Jalan Juanda, jalur utama yang menghubungkan Kecamatan Lima Puluh Kota dengan Kantor Bupati Batu Bara, kini lebih layak disebut lintasan rintangan daripada akses pemerintahan. Lubang menganga, genangan lumpur, serta permukaan jalan yang bergelombang menjadi pemandangan sehari-hari baik bagi masyarakat umum maupun pejabat yang melintas.
Koordinator Forum Masyarakat untuk Transparansi Sumatera Utara (Formatsu), Rudi Harmoko, SH, menyampaikan kekecewaannya dengan suara yang berat oleh rasa frustasi.
“Ini bukan sekadar soal jalan berlubang, ini soal mentalitas birokrasi yang harus dibenahi,” ujarnya pada Sabtu (03/05/2025).
Rudi menilai kerusakan jalan yang setiap hari dilalui Bupati dan jajaran pejabat tinggi lainnya mencerminkan sikap abai terhadap hal-hal mendasar.

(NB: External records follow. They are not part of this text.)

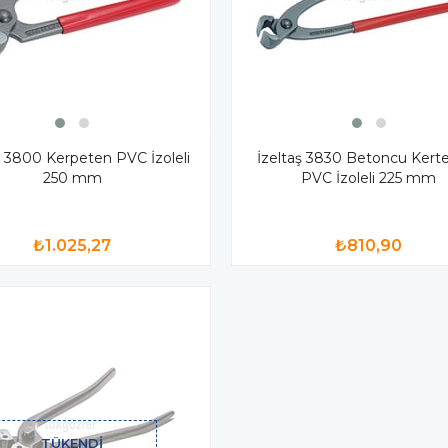
ş 3800 Kerpeten PVC İzoleli
İzeltaş 3830 Betoncu Kert
250 mm
PVC İzoleli 225 mm
₺1.025,27
₺810,90
TÜKENDI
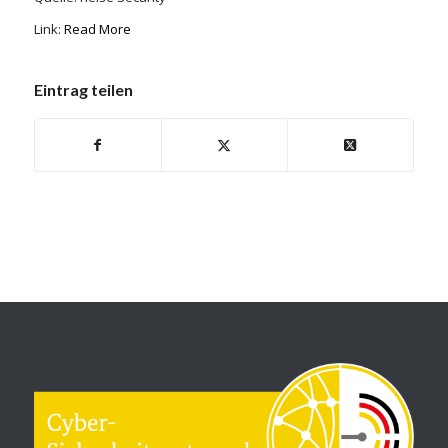
Link:
Read More
Eintrag teilen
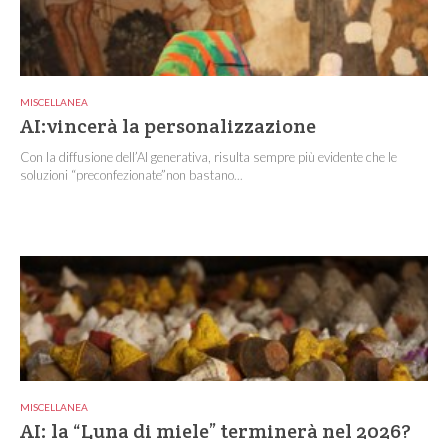
MISCELLANEA
AI:vincerà la personalizzazione
Con la diffusione dell’AI generativa, risulta sempre più evidente che le
soluzioni “preconfezionate”non bastano...
MISCELLANEA
AI: la “Luna di miele” terminerà nel 2026?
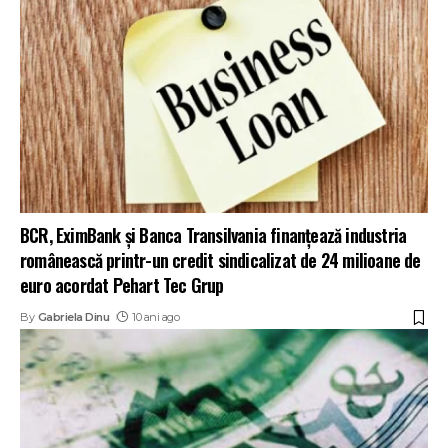
BCR, EximBank și Banca Transilvania finanțează industria
românească printr-un credit sindicalizat de 24 milioane de
euro acordat Pehart Tec Grup
By
Gabriela Dinu
10 ani ago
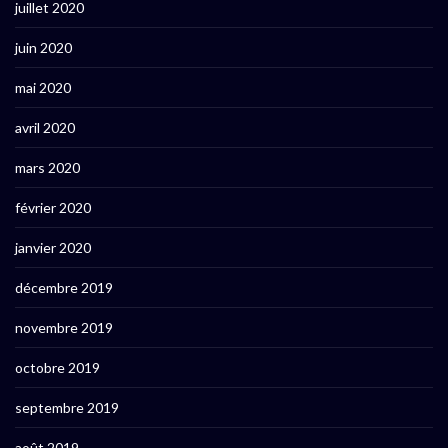
juillet 2020
juin 2020
mai 2020
avril 2020
mars 2020
février 2020
janvier 2020
décembre 2019
novembre 2019
octobre 2019
septembre 2019
août 2019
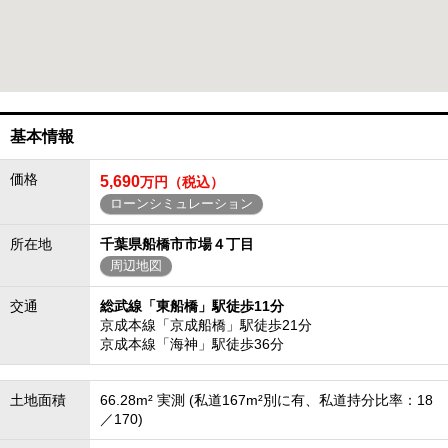
基本情報
価格
5,690
万円（税込）
ローンシミュレーション
所在地
千葉県船橋市市場４丁目
周辺地図
交通
総武線「東船橋」駅徒歩11分
京成本線「京成船橋」駅徒歩21分
京成本線「海神」駅徒歩36分
土地面積
66.28m² 実測 (私道167m²別に有、私道持分比率：18
／170)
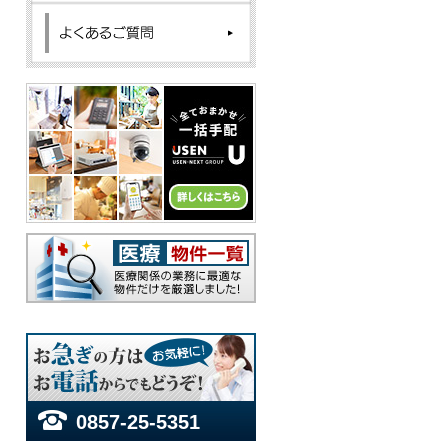
0857-25-5351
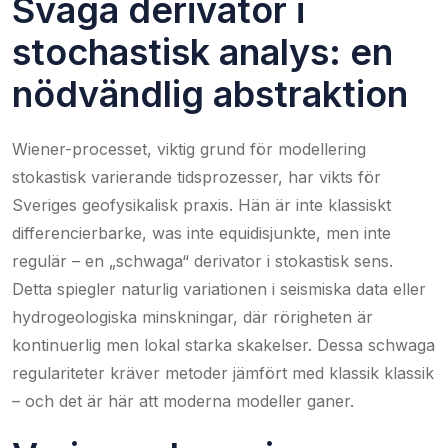
Svaga derivator i
stochastisk analys: en
nödvändlig abstraktion
Wiener-processet, viktig grund för modellering
stokastisk varierande tidsprozesser, har vikts för
Sveriges geofysikalisk praxis. Hän är inte klassiskt
differencierbarke, was inte equidisjunkte, men inte
regulär – en „schwaga“ derivator i stokastisk sens.
Detta spiegler naturlig variationen i seismiska data eller
hydrogeologiska minskningar, där rörigheten är
kontinuerlig men lokal starka skakelser. Dessa schwaga
regulariteter kräver metoder jämfört med klassik klassik
– och det är här att moderna modeller ganer.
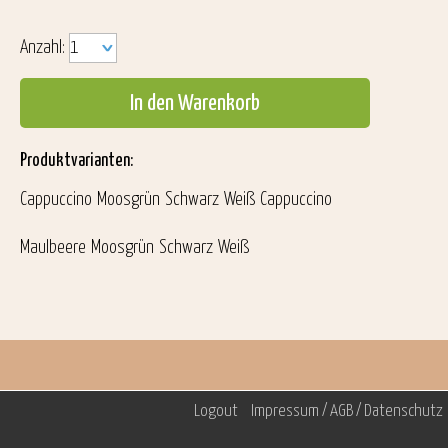
Anzahl:
In den Warenkorb
Produktvarianten:
Cappuccino
Moosgrün
Schwarz
Weiß
Cappuccino
Maulbeere
Moosgrün
Schwarz
Weiß
Logout
Impressum / AGB / Datenschutz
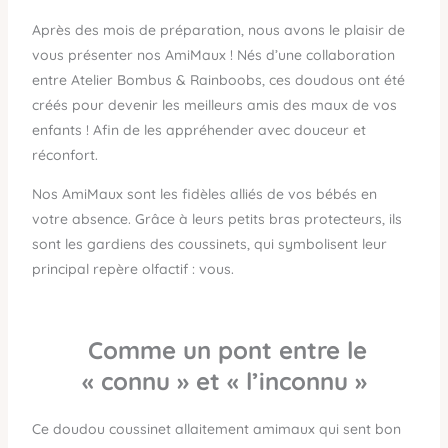
Après des mois de préparation, nous avons le plaisir de
vous présenter nos AmiMaux ! Nés d’une collaboration
entre Atelier Bombus & Rainboobs, ces doudous ont été
créés pour devenir les meilleurs amis des maux de vos
enfants ! Afin de les appréhender avec douceur et
réconfort.
Nos AmiMaux sont les fidèles alliés de vos bébés en
votre absence. Grâce à leurs petits bras protecteurs, ils
sont les gardiens des coussinets, qui symbolisent leur
principal repère olfactif : vous.
Comme un pont entre le
« connu » et « l’inconnu »
Ce doudou coussinet allaitement amimaux qui sent bon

“Jalan ini bukan berada di pelosok. Ini jalan utama menuju kantor Bupati. Tapi anehnya, untuk mendapatkan perhatian anggaran, seolah harus antre panjang dulu. Mungkin para pejabat sudah terbiasa berjalan tanpa melihat ke bawah atau terlalu sibuk menatap kamera,” sindirnya.
Baca juga : Perbaikan Jalan Rusak Bekas Galian Pipa di Binjai Kembali Dilanjutkan
Ia menambahkan, kondisi ini memaksa masyarakat bertindak sendiri. “Warga akhirnya melakukan penimbunan semampunya. Bayangkan, rakyat tanpa wewenang dan fasilitas bergerak lebih dulu ketimbang mereka yang memiliki kekuasaan,” katanya.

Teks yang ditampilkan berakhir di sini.